TORONTO (Reuters) - Canadian truckers are struggling to make payments on their rigs as fuel prices rise and freight rates tumble, forcing banks to declare tens of millions of dollars' worth of bad loans.

The big-five Canadian banks have transportation loans totalling nearly C$54 billion ($39.44 billion), according to quarterly filings as of April 30. That amount represents 3.4% of all business loans, a bigger portion than the 1.1% that oil and gas companies account for, by comparison.

As the financial solvency of borrowers, known as credit quality, becomes key in a high-interest-rate environment, Canada's top banks say they are working to reduce bad loans by exercising more caution towards new borrowers. 

The banks have benefited from a surge in investment banking and wealth management, but demand for loans to individuals and businesses is weakening.

Truckers bought new rigs to meet surging demand in the early pandemic, but freight rates have been stubbornly depressed since business normalized with the lifting of restrictions. As a result, truckers have struggled to make payments on loans for rigs and other equipment.

Only about one-fifth of truckers that entered the market during the pandemic are still operating, said Dean Croke, analyst at DAT Freight & Analytics. U.S. freight rates have steadily declined since April 2022 until increasing this week, he said.

Of the big-five banks, Bank of Montreal has the biggest exposure, with C$15 billion of transportation loans, of which C$305 million is impaired. That compares with C$91 million a year ago and C$230 million in impaired transportation loans in the first quarter.

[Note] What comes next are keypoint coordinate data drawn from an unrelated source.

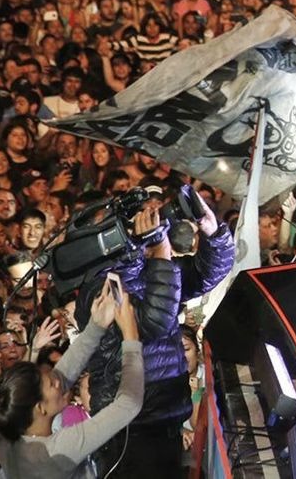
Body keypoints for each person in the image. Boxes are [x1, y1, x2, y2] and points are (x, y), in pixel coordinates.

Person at [77, 193, 233, 478]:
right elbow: (155, 321)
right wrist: (159, 247)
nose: (136, 226)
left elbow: (204, 275)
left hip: (165, 418)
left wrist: (213, 233)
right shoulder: (99, 287)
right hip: (131, 430)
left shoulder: (150, 269)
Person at [0, 284, 141, 479]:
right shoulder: (57, 449)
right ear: (40, 408)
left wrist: (96, 326)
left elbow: (63, 373)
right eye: (52, 385)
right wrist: (131, 335)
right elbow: (128, 404)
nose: (59, 383)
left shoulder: (9, 432)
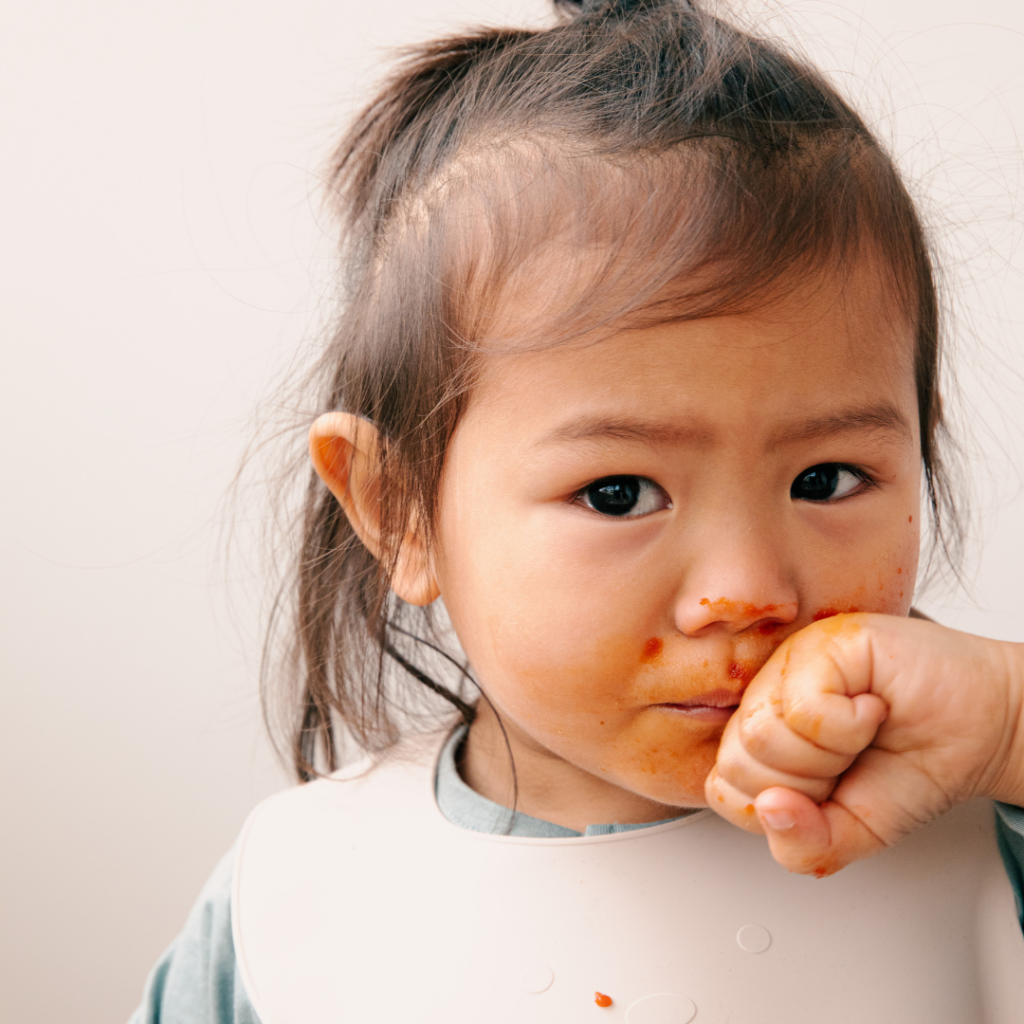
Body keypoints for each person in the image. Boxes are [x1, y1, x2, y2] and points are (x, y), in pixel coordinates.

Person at [129, 0, 1024, 1021]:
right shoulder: (296, 903)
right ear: (398, 511)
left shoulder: (990, 820)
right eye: (617, 493)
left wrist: (1007, 723)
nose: (745, 591)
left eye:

BMO said part of its higher-than-expected loan-loss provisions during the second quarter came from the transportation sector. 

"For the last 18 months, you've seen freight rates have remained at an all-time low, volumes haven't picked up ... And (truck) resale values because of oversupply have also been impacted," Chief Risk Officer Piyush Agrawal said in May.

Agrawal said the number of delinquent loans is starting to flatten.

Bank of Nova Scotia has C$263 million in impaired loans within its C$9.2-billion transportation loan book, compared with C$55 million a year ago. 

RBC's impaired loans nearly doubled from the first quarter to C$116 million in the second quarter, out of its C$13.2-billion transportation loan book, as it integrated its HSBC Canada acquisition.

TD and CIBC hold C$62 million and C$10 million respectively in impaired loans out of C$8.9 billion and C$7.5 billion in transportation loans.  

Provision for credit losses linked to transportation loans rose about 4% at the five banks combined in the second quarter from the prior quarter.

Edward Jones banking analyst James Shanahan expects the problem for some banks to persist for a couple more quarters.

Delinquencies on asset-based loans are the most in the last 20 years in Canada, driven by the transportation and retail industries, according to Equifax Canada data.

Asset-based loans include equipment leases that traditionally have lower-than-average delinquency, said Equifax's head of commercial solutions Jeff Brown. 

"The rise in missed payments strongly deviates from what would be expected, and may be cause for long-term concern," Brown said. 

Avery Vise, vice president at FTR Transportation Intelligence said the industry's recovery will be shallow and prolonged, though the worst has passed.

In the United States, where some Canadian banks make loans, the number of carriers exiting the market appears to have peaked around the beginning of this year at an unusually high rate, Vise said.

"The recovery in trucking is certainly taking longer than most people expected, and therefore some of the assumptions that went into the financing might have been a little more optimistic than what has proved to be reality," he said.